Cheyenne

In the days before white Europeans came to North America, the Cheyenne, “people of strange speech,” lived in the fertile prairie and wooded hills along the banks of the Missouri and Red rivers. The area was lush with wild berries and wild game, including buffalo that came to feed on the great grasses of the area.

During the winter months, the Cheyenne set up camp in sheltered areas near water sources. The rest of the year, however, they were nomadic, following the buffalo herds. When a herd was located, camp would be set in the traditional circle and plans for the hunt got underway. Buffalo were critical to the Cheyenne, not only as a food, but as a source for clothes, tipi covers and tools.

Like most Plains Indian tribes, Cheyenne men wore buckskin breechcloths, buckskin shirts and moccasins. The women wore one-piece dresses adorned with beadwork or decoration made from porcupine quills. Fringe was often seen on Plains clothing, not only for decorative purposes, but practical as well. The movement of the fringe served as a continual “fly swatter” against the many insects of the prairie. Fringe also provided a ready source of a lashing tool should something need to be bound. In winter, leggings and buffalo robes were added for warmth.

Heammawehio, the creator of all things, was at the center of the Cheyenne belief system.

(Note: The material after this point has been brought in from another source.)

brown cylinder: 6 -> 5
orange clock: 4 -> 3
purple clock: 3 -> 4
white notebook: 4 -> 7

Another deity was Sweet Medicine, who bestowed the Cheyenne with four arrows – two with power over men and two with power over the buffalo.

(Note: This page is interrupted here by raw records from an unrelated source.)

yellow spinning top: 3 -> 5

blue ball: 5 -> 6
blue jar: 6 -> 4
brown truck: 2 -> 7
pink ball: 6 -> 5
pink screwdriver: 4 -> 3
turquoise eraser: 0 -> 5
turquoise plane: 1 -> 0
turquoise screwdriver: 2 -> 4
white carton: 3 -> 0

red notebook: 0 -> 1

The Cheyenne have a more varied history than many North American tribes. Before migrating west to the Plains, the Cheyenne were a Midwestern woodlands tribe. They lived not in tipis at that time, but in the bark wigwams typical of the woodlands people. and ate a diet based in wild rice rather than buffalo. They next moved south, became farmers and adapted a lifestyle centered the earth lodges of agricultural peoples. By the 1700s they had found a home on the Great Plains, living in tipis and hunting buffalo.

When the Gold Rush brought a host of miners, white settlers and soldiers to their territory, the Cheyenne resisted. The army was set upon them in war over the land, and even once chief Black Kettle surrendered under a flag of truce at Sand Creek, soldiers deathly afraid of Indian hostility massacred the more than 200 Cheyenne. This brutal act rallied other Cheyenne and their allies, the Arapaho. Retaliatory raids against white settlements erupted immediately, beginning a decade of fighting between Indians and whites known as the Sioux Wars.

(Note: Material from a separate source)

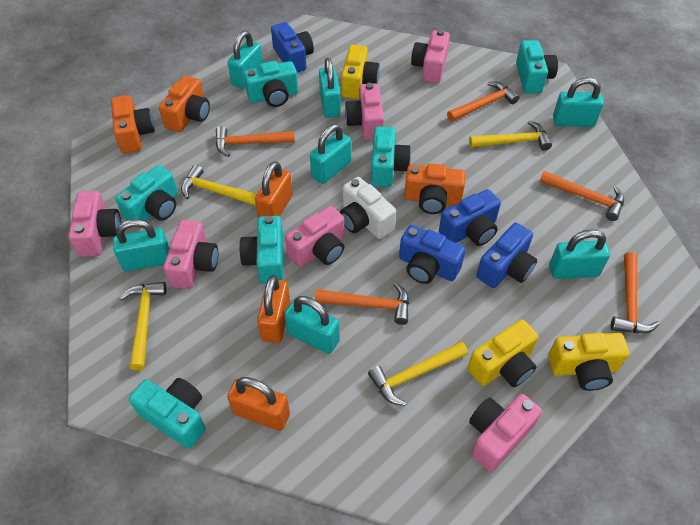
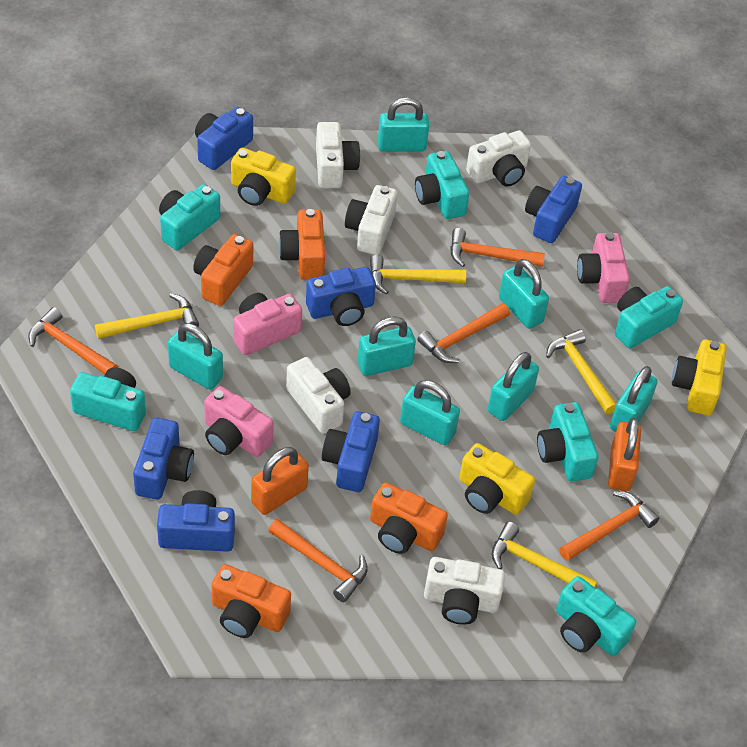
blue camera: 4 -> 6
orange camera: 3 -> 4
orange padlock: 3 -> 2
pink camera: 6 -> 3
white camera: 1 -> 5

The Northern Cheyenne were eventually settled on a reservation in the west in what was known as “Indian Territory.” This place was crowded and barren, with soil too poor to farm and hunting land that was all played out. Having waited patiently for government supplies that never arrived, Cheyenne leader Dull Knife and his band chose to leave the reservation to hunt. Army troops tracked them down and killed everyone but a few who escaped into the mountains.

Eventually, there were approximately a mere 80 Cheyenne left. These survivors were moved to a reservation in southeastern Montana, where many still live today. Other members of the Cheyenne live in Oklahoma.